Darth Bane Rule of Two by Karpyshyn Drew

Darth Bane Rule of Two by Karpyshyn Drew

Author:Karpyshyn, Drew [Karpyshyn, Drew]
Language: eng
Format: azw3
Published: 0101-01-01T00:00:00+00:00


They felt the slight bump of touchdown and heard the whoosh of the exit ramp descending. Eager to get out and stretch his legs, Johun jumped to his feet.

“Shall we disembark, Your Excellency?” he asked, using the honorific to which the Chancellor was still entitled even in retirement.

Valorum rose from his chair, then made one last check of his appearance.

Johun was dressed in the traditional brown-and-tan garments of his Order, but Tarsus was wearing an elaborate outfit in the custom and fashion of Serenno royalty. He had been fitted with dark blue trousers and a loose white shirt, both handmade by master tailors. Draped over his shoulders was a silken cape of midnight black-a gift from Count Nalju. The edges of the cape, along with the collar and cuffs of his shirt, were embroidered with a repeating pattern of three overlapping white circles set against a blue background, the emblem and colors of House Nalju.

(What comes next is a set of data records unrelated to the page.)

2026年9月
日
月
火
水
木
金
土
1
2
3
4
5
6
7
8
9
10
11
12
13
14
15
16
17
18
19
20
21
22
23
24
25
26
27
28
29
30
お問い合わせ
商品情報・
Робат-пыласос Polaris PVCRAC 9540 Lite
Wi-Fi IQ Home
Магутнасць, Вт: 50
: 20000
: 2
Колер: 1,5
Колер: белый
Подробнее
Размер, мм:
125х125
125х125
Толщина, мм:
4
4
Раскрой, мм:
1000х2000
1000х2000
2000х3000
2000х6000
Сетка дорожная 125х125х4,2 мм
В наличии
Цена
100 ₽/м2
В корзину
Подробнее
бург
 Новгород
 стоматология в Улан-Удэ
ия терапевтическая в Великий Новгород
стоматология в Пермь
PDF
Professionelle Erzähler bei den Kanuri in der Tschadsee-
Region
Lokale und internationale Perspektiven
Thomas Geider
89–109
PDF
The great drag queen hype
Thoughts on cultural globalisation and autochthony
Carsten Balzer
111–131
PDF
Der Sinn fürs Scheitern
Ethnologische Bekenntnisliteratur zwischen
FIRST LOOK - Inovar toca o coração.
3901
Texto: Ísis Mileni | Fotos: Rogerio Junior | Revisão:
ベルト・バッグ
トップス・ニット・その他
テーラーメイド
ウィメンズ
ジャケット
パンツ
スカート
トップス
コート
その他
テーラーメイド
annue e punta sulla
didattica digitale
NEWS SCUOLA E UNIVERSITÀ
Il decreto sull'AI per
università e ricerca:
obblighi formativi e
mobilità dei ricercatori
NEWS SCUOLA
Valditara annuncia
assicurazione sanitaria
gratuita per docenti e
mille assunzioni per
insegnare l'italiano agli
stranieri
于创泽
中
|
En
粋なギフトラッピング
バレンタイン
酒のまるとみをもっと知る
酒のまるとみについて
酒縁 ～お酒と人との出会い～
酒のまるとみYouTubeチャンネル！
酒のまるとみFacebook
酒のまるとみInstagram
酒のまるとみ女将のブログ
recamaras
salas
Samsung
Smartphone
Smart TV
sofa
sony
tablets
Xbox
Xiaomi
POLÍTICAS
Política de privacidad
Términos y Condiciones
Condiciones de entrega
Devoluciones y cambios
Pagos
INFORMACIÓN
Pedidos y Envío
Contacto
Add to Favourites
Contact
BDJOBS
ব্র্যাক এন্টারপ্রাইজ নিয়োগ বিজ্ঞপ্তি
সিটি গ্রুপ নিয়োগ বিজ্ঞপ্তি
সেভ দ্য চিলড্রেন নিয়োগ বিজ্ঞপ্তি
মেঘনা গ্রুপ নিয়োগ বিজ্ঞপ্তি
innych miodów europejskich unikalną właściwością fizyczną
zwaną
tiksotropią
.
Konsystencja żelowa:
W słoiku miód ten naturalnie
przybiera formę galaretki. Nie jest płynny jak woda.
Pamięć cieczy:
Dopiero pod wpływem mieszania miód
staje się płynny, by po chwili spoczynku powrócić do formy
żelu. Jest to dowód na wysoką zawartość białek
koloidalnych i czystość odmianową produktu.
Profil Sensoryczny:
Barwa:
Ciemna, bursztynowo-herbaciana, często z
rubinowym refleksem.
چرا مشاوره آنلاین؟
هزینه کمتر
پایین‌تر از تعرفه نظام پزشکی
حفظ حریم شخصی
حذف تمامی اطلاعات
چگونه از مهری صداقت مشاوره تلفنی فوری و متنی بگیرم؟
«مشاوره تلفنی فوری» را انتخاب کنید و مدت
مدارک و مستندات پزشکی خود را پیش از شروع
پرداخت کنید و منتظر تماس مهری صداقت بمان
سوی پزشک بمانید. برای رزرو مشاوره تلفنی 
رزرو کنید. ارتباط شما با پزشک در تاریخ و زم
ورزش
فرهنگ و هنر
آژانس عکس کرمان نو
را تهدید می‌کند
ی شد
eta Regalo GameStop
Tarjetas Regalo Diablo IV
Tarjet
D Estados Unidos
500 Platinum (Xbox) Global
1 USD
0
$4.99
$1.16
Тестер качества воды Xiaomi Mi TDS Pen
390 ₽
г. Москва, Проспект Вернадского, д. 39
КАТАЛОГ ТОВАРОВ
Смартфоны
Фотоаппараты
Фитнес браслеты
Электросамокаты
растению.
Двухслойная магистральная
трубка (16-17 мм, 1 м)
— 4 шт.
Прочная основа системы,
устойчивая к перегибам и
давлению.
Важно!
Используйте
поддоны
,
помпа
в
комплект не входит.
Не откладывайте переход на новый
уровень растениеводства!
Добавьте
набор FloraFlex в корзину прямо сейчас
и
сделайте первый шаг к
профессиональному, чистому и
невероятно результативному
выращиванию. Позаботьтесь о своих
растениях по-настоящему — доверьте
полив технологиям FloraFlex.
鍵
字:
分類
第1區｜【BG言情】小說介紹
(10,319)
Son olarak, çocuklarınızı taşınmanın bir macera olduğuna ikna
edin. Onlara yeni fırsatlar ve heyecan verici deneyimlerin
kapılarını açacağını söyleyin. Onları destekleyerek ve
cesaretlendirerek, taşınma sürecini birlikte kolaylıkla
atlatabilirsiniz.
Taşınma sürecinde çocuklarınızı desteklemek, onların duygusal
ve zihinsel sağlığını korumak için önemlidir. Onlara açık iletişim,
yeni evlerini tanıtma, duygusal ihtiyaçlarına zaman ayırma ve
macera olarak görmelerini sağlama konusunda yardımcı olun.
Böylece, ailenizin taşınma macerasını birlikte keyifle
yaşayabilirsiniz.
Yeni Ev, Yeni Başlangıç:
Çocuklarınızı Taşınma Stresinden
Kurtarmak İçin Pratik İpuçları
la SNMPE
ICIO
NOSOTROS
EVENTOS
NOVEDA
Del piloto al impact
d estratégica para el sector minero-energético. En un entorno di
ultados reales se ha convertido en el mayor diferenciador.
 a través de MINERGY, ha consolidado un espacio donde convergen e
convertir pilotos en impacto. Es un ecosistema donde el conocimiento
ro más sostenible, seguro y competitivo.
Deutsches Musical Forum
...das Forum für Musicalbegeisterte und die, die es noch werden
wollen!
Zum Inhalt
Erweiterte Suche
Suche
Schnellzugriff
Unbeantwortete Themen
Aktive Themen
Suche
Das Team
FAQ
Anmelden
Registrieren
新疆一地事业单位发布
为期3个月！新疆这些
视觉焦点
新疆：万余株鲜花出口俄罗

The entire outfit had been fashioned from only the finest and most expensive materials; Johun shuddered to imagine what it had cost. Yet the garment was a symbol of the unwavering support House Nalju gave to the former Chancellor’s cause. Without the sponsorship of a powerful and long-standing House, the nobility would simply dismiss Valorum as an outsider or inferior.

Johun knew that Tarsus could have asked the Senate to reimburse him for the expense. However, as was his nature, Valorum had chosen to pay for it himself.

They disembarked to find themselves on a small landing pad constructed atop a tall outcropping of stone rising up like a pillar from the ocean.

Fifty meters away stood the towering cliffs of the shoreline, their tops the same height as the landing pad. A single two-meter-wide durasteel walkway connected the landing pad to the clifftops. Halfway along the walkway, perfectly centered between the cliffs and the landing pad, was a wider five-by-five-meter platform, supported underneath by a crisscrossing skeleton of reinforced girders.

There were no railings on either the landing pad or the catwalk. Johun knew the lack of railings-like so many other aspects of Serenno’s culture-were symbolic. There was a long-standing tradition of fierce independence among the nobility. Railings on the walkway or the landing pad would have been a sign of weakness, an admission of frailty and mortality that would have undermined House Nalju’s pride and position.